The Mets are in free fall.
I feel as though I’ve said this a few times over the past few seasons, but it feels more real than ever. The Mets are back to the mediocre, excruciating brand of baseball that has dominated the franchise’s history.
The nightmare scenario for the Mets is here. The pitching has fallen off a cliff and now has the worst ERA in all of baseball. Who would have predicted that in March? The bullpen has been a massive disappointment too, and with Jeurys Familia gone for quite a while, the ‘pen is crying for outside help.
The offense has finally come together as I have been predicting over the past few seasons, and has done so without the help of Yoenis Cespedes.
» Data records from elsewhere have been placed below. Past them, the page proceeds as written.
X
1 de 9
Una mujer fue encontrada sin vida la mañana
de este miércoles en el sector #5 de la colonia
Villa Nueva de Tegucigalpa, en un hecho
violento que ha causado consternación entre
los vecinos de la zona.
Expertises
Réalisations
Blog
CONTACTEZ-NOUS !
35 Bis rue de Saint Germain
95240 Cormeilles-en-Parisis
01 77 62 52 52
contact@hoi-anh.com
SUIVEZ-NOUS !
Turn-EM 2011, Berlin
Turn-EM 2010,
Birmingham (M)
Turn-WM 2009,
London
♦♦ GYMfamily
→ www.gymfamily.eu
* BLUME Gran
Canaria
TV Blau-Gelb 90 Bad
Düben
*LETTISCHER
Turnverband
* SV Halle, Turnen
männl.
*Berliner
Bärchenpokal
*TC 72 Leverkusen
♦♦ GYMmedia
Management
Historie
In fact, the offense, for all its success, may still be the victim of some bad luck, as Maggie Wiggin laid out in her piece yesterday. But even if the offense further improves, it’s hard to see the team making any sort of noise without sudden major improvements by the starting pitching. Relief may soon be on the way with Steven Matz and Seth Lugo returning, but I wouldn’t hold my breath for them to save the season.
I’m not totally sold on the idea that the Mets are done, but I’m well aware of fans turning their attention back to the future. However, as is typical of Mets fans in times of crisis, the reaction has been rife with panic and irrational proposals.
Mets management certainly needs to clear house. The training staff must be fired. Terry Collins should probably join them. But the story is different for the actual roster.
It’s easy to second-guess the decision to build around young starting pitching, but it was the right decision, especially after getting solid performances out of Noah Syndergaard, Jacob deGrom, Matt Harvey, Zack Wheeler, and Steven Matz the last few years. It’s hard enough to get a bunch of good young players — hitters or pitchers — together at the same time. To take the risk of flipping them for offensive players who may also flop in the end adds another level of uncertainty. Some may argue that trading away some of the starting pitchers may be smarter because they are supposedly less risky than young hitters. At the same time, however, that’s also a strong argument in favor of stockpiling young pitchers. If one goes down with injury, wouldn’t you want a solid group behind him to pick up the slack?
Some will say they predicted all this, but those people did so irrationally. Nobody could have genuinely predicted star pitcher after star pitcher falling victim to injury or dramatic drops in performance all at the same time.
Sandy Alderson made mostly right calls, but sometimes the right calls don’t give you a winning ballclub in the end. Political or business leaders sometimes implement policy that was very smart at the time, but due to circumstances no one could rationally foresee, didn’t work. It may be tempting in this moment of frustration to want knee-jerk changes, that’s not going to help the Mets in the long-run.
Perhaps I’m preaching to the choir here, but there’s no need to break up this team. Noah Syndergaard will very likely continue to be a dominant force when he returns in a few months, as will Jeurys Familia. Michael Conforto is one of the best hitters on the planet right now. Odds are, at least some of the struggling starters will come around. Amed Rosario and Dominic Smith are killing it in Triple-A right now, looking more like MLB starters every day. In fact, as our own David Cassilo wrote yesterday, the immediate future — not five years from now — remains incredibly bright.